The Berlusconi boycott came just hours after the media magnate made a very precedented promise to return to the center stage, hinting that he felt compelled to run in elections to be held next year. After his parliamentary hijinks, Berlusconi confirmed that he would indeed be running, announcing that he would stand in next year’s elections. Boasting that he had been “besieged by requests” from supporters who wanted him back, he said he felt it was his “duty” to return to power. In an open letter on his party’s website, Berlusconi criticized his successor, Monti, for guiding Italy to “the brink of the abyss,” lamenting that things were “far worse than one year ago” when he was forced to resign amid corruption and sex scandals. But he says things are far worse without him. “Businesses are closing; buildings are collapsing; the market has been destroyed.
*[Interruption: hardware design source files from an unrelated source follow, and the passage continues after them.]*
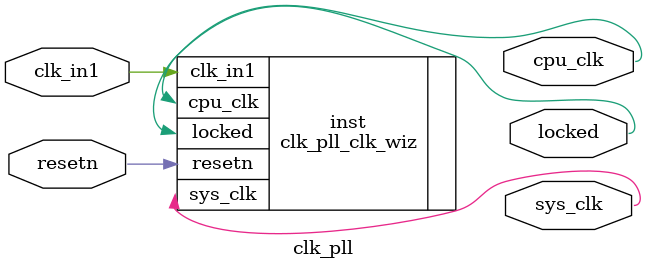
<source format=v>


`timescale 1ps/1ps

(* CORE_GENERATION_INFO = "clk_pll,clk_wiz_v6_0_13_0_0,{component_name=clk_pll,use_phase_alignment=true,use_min_o_jitter=false,use_max_i_jitter=false,use_dyn_phase_shift=false,use_inclk_switchover=false,use_dyn_reconfig=false,enable_axi=0,feedback_source=FDBK_AUTO,PRIMITIVE=PLL,num_out_clk=2,clkin1_period=10.000,clkin2_period=10.000,use_power_down=false,use_reset=true,use_locked=true,use_inclk_stopped=false,feedback_type=SINGLE,CLOCK_MGR_TYPE=NA,manual_override=false}" *)

module clk_pll 
 (
  // Clock out ports
  output        cpu_clk,
  output        sys_clk,
  // Status and control signals
  input         resetn,
  output        locked,
 // Clock in ports
  input         clk_in1
 );

  clk_pll_clk_wiz inst
  (
  // Clock out ports  
  .cpu_clk(cpu_clk),
  .sys_clk(sys_clk),
  // Status and control signals               
  .resetn(resetn), 
  .locked(locked),
 // Clock in ports
  .clk_in1(clk_in1)
  );

endmodule

</source>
I cannot allow my country to continue in this endless downward spiral,” he wrote.

It was reaction to Berlusconi’s not-so-subtle hint of a comeback that sparked Thursday’s crisis, which was seen as a nasty revenge attack. It started when Monti’s economic development minister, Corrado Passera, likened the return of Berlusconi to an apocalyptic mistake for the country. “There is nothing more unimaginable than giving the rest of the world—our partners—the impression that we are going backward,” he told a morning television program. “It is not good for Italy. We need to give the impression that the country is moving forward.”

The crisis set off a dizzying chain of events among the political class, with Italy’s political leaders huddling in secret meetings late into the night to craft reactions and plan their next steps. Few analysts were yet prepared to make a prediction about how this crisis would play out in the markets, except to say that political instability is the worst possible news for Italy’s economy. Pier Luigi Bersani, who just won the center-left primary and who will stand in elections next year, called Berlusconi’s trick “irresponsible” by compromising the country’s reputation and potentially weakening the already volatile economy.

Only one thing is certain—Monti’s ability to govern unhindered has been forever lost. And Berlusconi has now proven yet again that he still has power in Italy.